Dennoch gehen etwa ein Drittel der Lebensmittel auf dem Weg vom Feld bis zum Teller verloren. Und das während gleichzeitig 800 Millionen Menschen unter Hunger leiden. Eine solche Verschwendung belastet auch die Umwelt. Jährlich entstehen durch das Wegwerfen von Essen in Deutschland mehr als 38 Millionen Tonnen Treibhausgase, gut 43.000 Quadratkilometer landwirtschaftlicher Fläche werden genutzt sowie 216 Millionen Kubikmeter Wasser verbraucht. Für jedes Nahrungsmittel verbrauchen wir zudem Energie bei Herstellung und Transport und verwenden Pflanzenschutzmittel, Mineral- und Wirtschaftsdünger, die die Umwelt belasten - so das Umweltbundesamt.

Mehr dazu: Dänemark führt Kampf gegen Lebensmittelverschwendung an

Was ist das Mindesthaltbarkeitsdatum?

Das Mindesthaltbarkeitsdatum ist eine EU-rechtliche Kennzeichnungspflicht und existiert in Deutschland seit 1981. Laut BVL gibt das Mindesthaltbarkeitsdatum, oder MHD an, bis wann das Lebensmittel unter angemessenen Aufbewahrungsbedingungen seine spezifische Eigenschaft behält. Also wie lange Farbe, Geruch, Geschmack und Nährwerte bleiben wie an dem Tag, an dem das Produkt abgepackt wurde, vorausgesetzt es wurde richtig aufbewahrt. 

Das MHD eines Produkts wird nicht vom Gesetzgeber bestimmt, sondern vom Hersteller, der damit für die Qualität des Produkts garantiert. Genannt werden müssen, in mindestens zwei Millimeter großer Schrift Tag, Monat und Jahr. Zum Beispiel bei Milch reichen auch Tag und Monat. Bei länger haltbaren Waren wie Mehl, Nudeln und Konserven kann es heißen 'mindestens haltbar bis Ende ...'.

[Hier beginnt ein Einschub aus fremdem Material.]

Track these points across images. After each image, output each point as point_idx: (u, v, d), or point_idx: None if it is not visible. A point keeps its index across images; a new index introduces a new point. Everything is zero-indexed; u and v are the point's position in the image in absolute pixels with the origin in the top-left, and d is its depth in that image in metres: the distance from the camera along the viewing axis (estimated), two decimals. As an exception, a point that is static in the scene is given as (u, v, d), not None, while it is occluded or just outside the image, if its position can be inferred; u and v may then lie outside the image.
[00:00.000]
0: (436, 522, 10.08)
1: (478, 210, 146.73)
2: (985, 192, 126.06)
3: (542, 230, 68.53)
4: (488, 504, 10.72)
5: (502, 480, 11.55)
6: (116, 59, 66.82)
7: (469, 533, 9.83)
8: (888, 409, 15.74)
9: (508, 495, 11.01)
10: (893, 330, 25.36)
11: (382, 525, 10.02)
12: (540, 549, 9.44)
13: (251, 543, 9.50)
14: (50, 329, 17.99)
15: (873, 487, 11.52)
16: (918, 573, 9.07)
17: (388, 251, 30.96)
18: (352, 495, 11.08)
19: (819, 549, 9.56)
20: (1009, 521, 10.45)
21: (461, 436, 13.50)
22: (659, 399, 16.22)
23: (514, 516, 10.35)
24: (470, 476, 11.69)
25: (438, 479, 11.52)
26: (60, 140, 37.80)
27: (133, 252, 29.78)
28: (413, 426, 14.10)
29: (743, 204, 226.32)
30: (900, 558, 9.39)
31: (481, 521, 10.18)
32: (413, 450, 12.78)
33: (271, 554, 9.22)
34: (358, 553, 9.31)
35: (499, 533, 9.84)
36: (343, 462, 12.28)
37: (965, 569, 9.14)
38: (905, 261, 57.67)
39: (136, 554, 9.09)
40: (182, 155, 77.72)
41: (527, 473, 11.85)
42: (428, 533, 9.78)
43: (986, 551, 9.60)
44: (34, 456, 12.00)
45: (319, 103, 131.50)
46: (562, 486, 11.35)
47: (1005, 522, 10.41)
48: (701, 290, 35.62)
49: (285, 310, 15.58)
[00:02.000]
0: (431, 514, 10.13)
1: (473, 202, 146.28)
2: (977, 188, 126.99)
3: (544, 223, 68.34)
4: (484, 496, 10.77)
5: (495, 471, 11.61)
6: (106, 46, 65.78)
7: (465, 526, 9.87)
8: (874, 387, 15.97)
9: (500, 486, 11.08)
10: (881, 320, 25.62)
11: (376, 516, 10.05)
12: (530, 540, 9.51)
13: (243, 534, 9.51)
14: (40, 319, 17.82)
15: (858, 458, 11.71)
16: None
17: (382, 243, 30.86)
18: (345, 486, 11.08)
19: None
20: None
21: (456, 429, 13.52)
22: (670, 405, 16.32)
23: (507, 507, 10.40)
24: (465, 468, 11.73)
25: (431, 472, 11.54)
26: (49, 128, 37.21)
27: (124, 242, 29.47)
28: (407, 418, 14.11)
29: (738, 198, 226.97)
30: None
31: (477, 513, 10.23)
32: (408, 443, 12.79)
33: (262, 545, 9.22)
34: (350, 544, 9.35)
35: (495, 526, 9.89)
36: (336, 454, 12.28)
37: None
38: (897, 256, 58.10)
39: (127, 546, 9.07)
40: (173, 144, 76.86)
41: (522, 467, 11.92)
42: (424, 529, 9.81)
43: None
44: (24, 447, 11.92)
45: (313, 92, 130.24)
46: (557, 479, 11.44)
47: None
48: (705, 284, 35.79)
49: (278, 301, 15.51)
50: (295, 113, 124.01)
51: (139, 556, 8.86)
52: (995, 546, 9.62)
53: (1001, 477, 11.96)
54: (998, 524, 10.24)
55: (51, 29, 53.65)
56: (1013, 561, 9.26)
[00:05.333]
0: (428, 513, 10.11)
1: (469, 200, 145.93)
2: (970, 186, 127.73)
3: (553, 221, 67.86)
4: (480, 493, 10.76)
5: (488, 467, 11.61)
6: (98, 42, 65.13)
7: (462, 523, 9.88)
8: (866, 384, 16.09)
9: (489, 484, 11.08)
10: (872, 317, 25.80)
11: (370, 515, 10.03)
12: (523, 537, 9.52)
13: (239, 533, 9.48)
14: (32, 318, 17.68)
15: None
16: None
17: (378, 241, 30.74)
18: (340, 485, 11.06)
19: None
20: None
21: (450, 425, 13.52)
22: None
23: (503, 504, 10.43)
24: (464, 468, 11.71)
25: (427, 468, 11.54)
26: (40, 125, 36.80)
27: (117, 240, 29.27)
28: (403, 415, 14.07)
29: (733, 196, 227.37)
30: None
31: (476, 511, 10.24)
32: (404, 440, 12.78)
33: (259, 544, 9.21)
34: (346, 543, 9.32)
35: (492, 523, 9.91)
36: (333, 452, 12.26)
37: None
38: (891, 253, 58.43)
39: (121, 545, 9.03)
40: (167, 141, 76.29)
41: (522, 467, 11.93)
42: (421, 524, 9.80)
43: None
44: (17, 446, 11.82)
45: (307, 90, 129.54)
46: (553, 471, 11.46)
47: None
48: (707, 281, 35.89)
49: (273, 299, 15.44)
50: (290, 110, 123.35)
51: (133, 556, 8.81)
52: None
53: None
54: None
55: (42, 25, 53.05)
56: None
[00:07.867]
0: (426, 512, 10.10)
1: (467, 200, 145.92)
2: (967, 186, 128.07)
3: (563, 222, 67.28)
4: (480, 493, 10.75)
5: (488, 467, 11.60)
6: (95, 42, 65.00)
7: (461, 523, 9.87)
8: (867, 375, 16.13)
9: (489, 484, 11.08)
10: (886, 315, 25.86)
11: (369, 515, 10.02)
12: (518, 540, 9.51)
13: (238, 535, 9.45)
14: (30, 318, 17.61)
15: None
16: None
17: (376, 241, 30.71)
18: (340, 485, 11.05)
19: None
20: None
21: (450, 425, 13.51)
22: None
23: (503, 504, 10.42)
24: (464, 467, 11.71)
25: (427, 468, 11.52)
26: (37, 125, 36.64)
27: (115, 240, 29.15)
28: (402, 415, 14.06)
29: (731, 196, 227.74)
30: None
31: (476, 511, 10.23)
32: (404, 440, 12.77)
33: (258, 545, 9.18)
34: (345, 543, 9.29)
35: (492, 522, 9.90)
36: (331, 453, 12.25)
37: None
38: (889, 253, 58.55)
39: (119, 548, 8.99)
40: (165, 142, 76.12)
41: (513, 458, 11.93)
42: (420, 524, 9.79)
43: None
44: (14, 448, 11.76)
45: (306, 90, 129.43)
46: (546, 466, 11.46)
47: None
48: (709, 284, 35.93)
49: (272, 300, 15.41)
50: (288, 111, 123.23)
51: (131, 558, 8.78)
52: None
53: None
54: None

Das Mindesthaltbarkeitsdatum ist kein Verbrauchsdatum

'Mindestens haltbar bis …' und 'zu verbrauchen bis …' werden oft verwechselt und missverstanden. Laut einer Umfrage der Verbraucherzentrale kennen demnach nur rund 70 Prozent der Befragten die richtige Bedeutung von MHD und Verbrauchsdatum. Produkte mit Verbrauchsdatum sollte man tatsächlich vor diesem Datum verzehren, da ansonsten von einer Gesundheitsgefährdung auszugehen ist, so der Bund für Lebensmittelrecht und Lebensmittelkunde (BLL).

Symbolbild Kühlregal mit Fleisch in einem Supermarkt
Hackfleisch sollte vor Verbrauchsdatum verzehrt werdenBild: picture alliance/dpa/R. Vennenbernd

Dies ist beispielsweise der Fall bei Hackfleisch, frischen Geflügelprodukten, Räucherfisch, Feinkostsalaten und frischer Rohmilch. Später dürfen diese meist leicht verderblichen Lebensmittel auch nicht mehr verkauft werden. Der Hinweis 'mindestens haltbar bis…' muss laut EU-Verordnung auf fast allen verpackten Lebensmitteln und Getränken stehen. Ausnahmen liegen der Lebensmittel-Kennzeichnungsverordnung (LMKV) zufolge beispielsweise vor bei frischem Obst, frischem Gemüse und ungeschälten Kartoffeln.

Lebensmittel im Müll
Bei jedem Deutschen landen jährlich 61,8 Kilogramm Lebensmittel im MüllBild: picture alliance/dpa/P. Pleul

MHD, Verfallsdatum ... und auch noch Verbrauchsverfallsdatum?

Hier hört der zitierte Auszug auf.